THE MOST DEVOTED FANS of a given city are perhaps the people who’ve come to it from the farthest away. Hailing from the Leave-It-to-Beaver suburbs of Cincinnati, Ohio, Edmund White arrived in New York in the 1960’s and reveled in the intellectual ozone and garrulous open-mindedness of its denizens. Meanwhile, his newly unleashed libido made a beeline for the activities practiced on the near-deserted piers and in parked trucks of Sodom on the Hudson.
In his new book City Boy (Bloomsbury), White sets his memoir of the 60’s and 70’s against the sterility of the previous decade: “In retrospect we could see that the 1950’s had been a reactionary period in America of Eisenhower blandness, of virulent anticommunism, of ‘the feminine mystique.’ I lived through the 50’s in the Midwest when everything that was happening—the repression of homosexuality, for instance, the demonization of the Left, the giggly, soporific ordinariness of adolescence, the stone deafness to the social injustice—seemed not only unobjectionable but also nonexistent.” The shift to the 60’s is matched by a shift to a livelier, more dazzling prose: “The great triumph of the 60’s was to dramatize just how arbitrary and constructed the seeming normality of the 50’s had been. We rose up from our maple-wood twin beds and fell onto the great squishy, heated water bed of the 60’s.”
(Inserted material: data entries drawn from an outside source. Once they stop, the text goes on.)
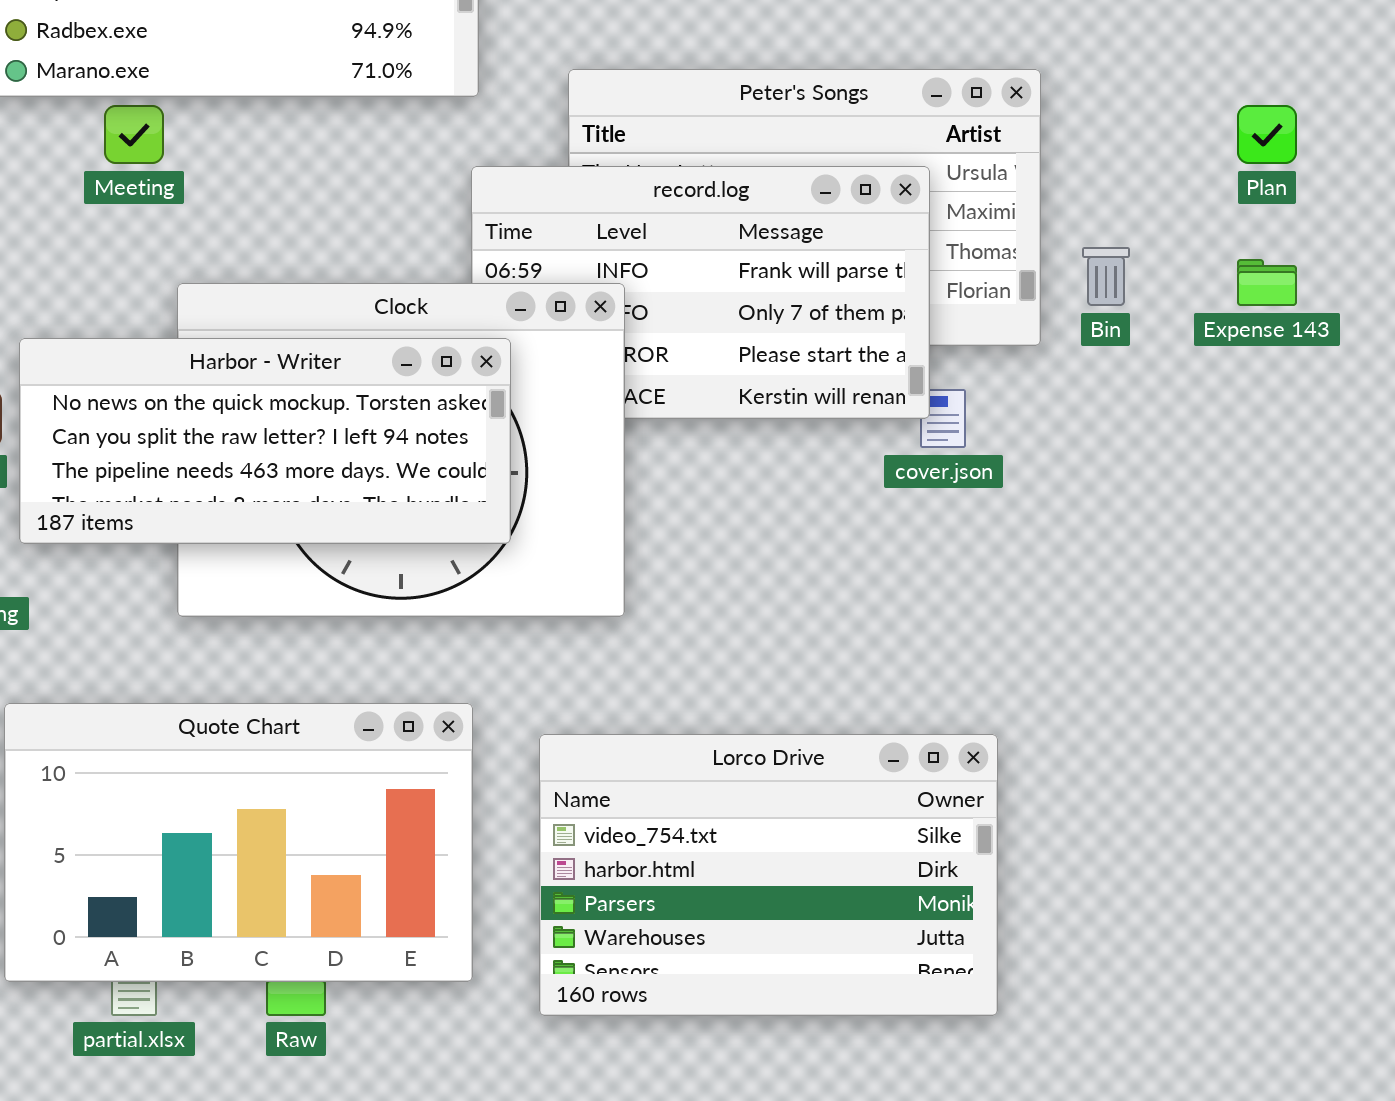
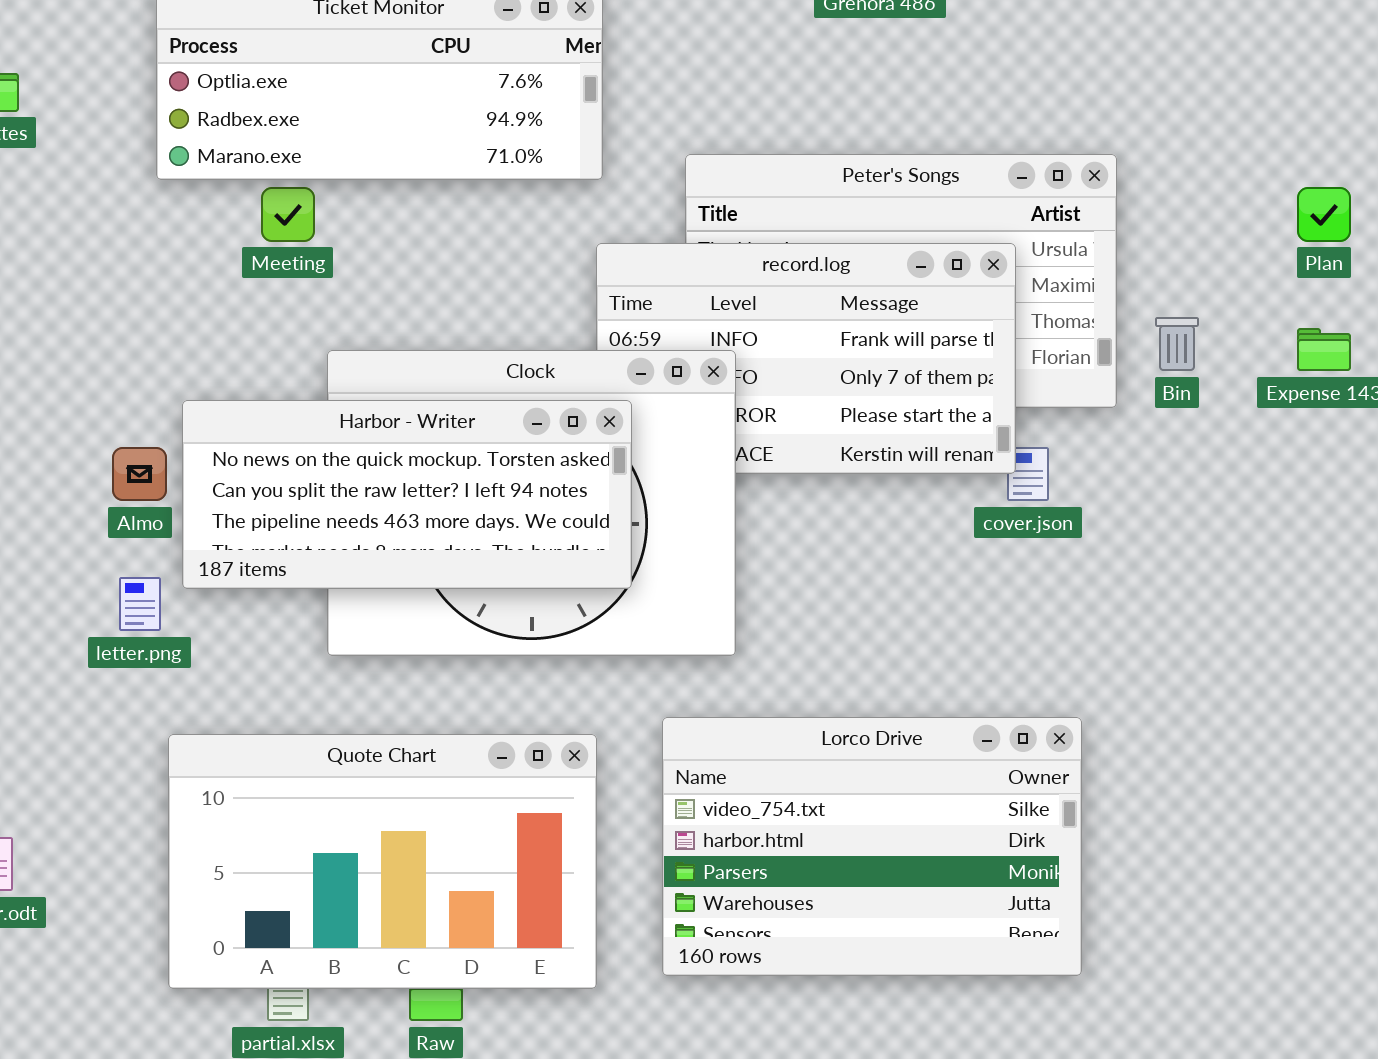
Lorco Drive: [539,734,998,1016] -> [662,717,1082,976], moved

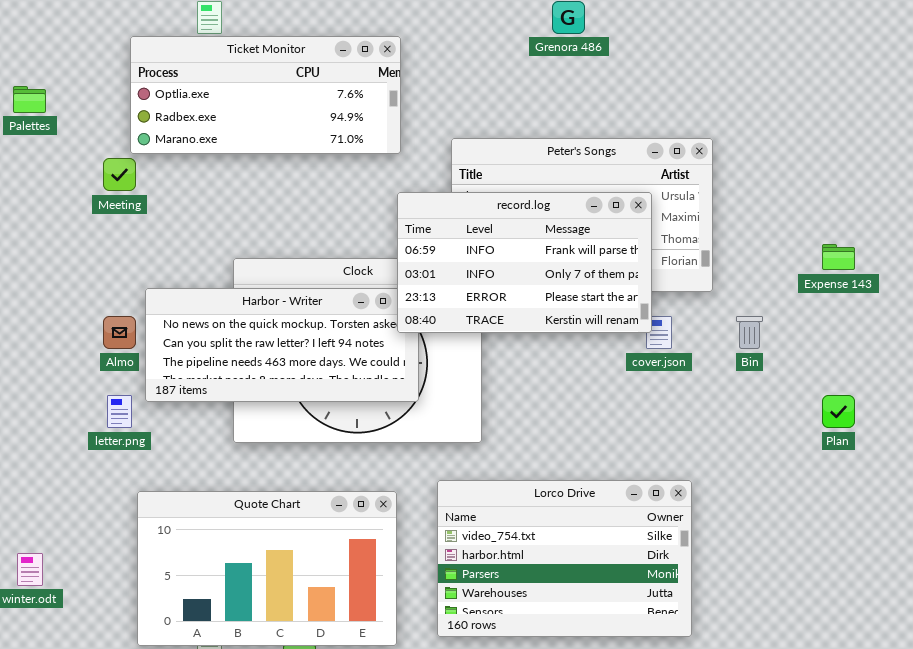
Meeting: [261,187,315,242] -> [103,158,136,191], moved
Plan: [1297,187,1351,242] -> [822,395,855,428], moved
record.log: [596,243,1016,474] -> [397,192,652,333], raised
Bin: [1155,317,1199,371] -> [736,316,763,349], moved

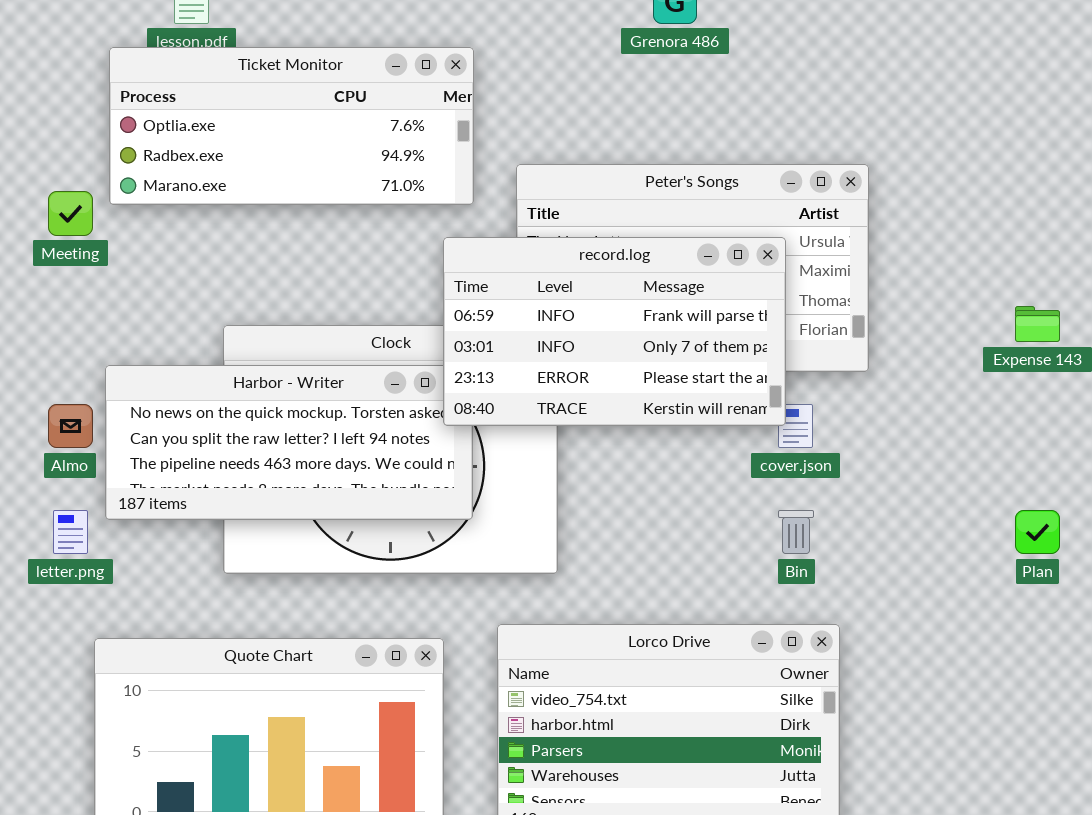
Ticket Monitor: [130,36,401,154] -> [109,47,474,205], moved
Bin: [736,316,763,349] -> [778,510,814,554], moved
If the 1940’s, 50’s, and early 60’s represented the golden age of Broadway and of New York City in general, the later 60’s and 70’s marked a seismic shift as the Big Apple, facing financial bankruptcy, a crumbling infrastructure, rampant street crime, and inadequate services, seemed to be rotting at its core. For gay people in this period, it meant hanging out in mafia-run gay bars blatantly in cahoots with corrupt members of the New York Police. Yet it was arguably this very environment that supplied the irritants necessary for change. The wider influences of the Sexual Revolution, the fight for black civil rights, and the anti-Vietnam War movement also helped to fuel a spirit of activism that would flare up in the Stonewall Riots in 1969.
Just before we started our interview, White received a phone call from his editor asking his advice about a blurb for the cover of City Boy. It concerned author John Irving (of The World According to Garp fame), whose blurb we can now read on the front cover: “A wise and human treatise on the delicate differences between love and friendship.” On the back cover he elaborates: “I believe Edmund White is one of the best writers of my generation; he’s certainly the contemporary American writer I reread more than any other, and the one whose next book I look forward to reading most.”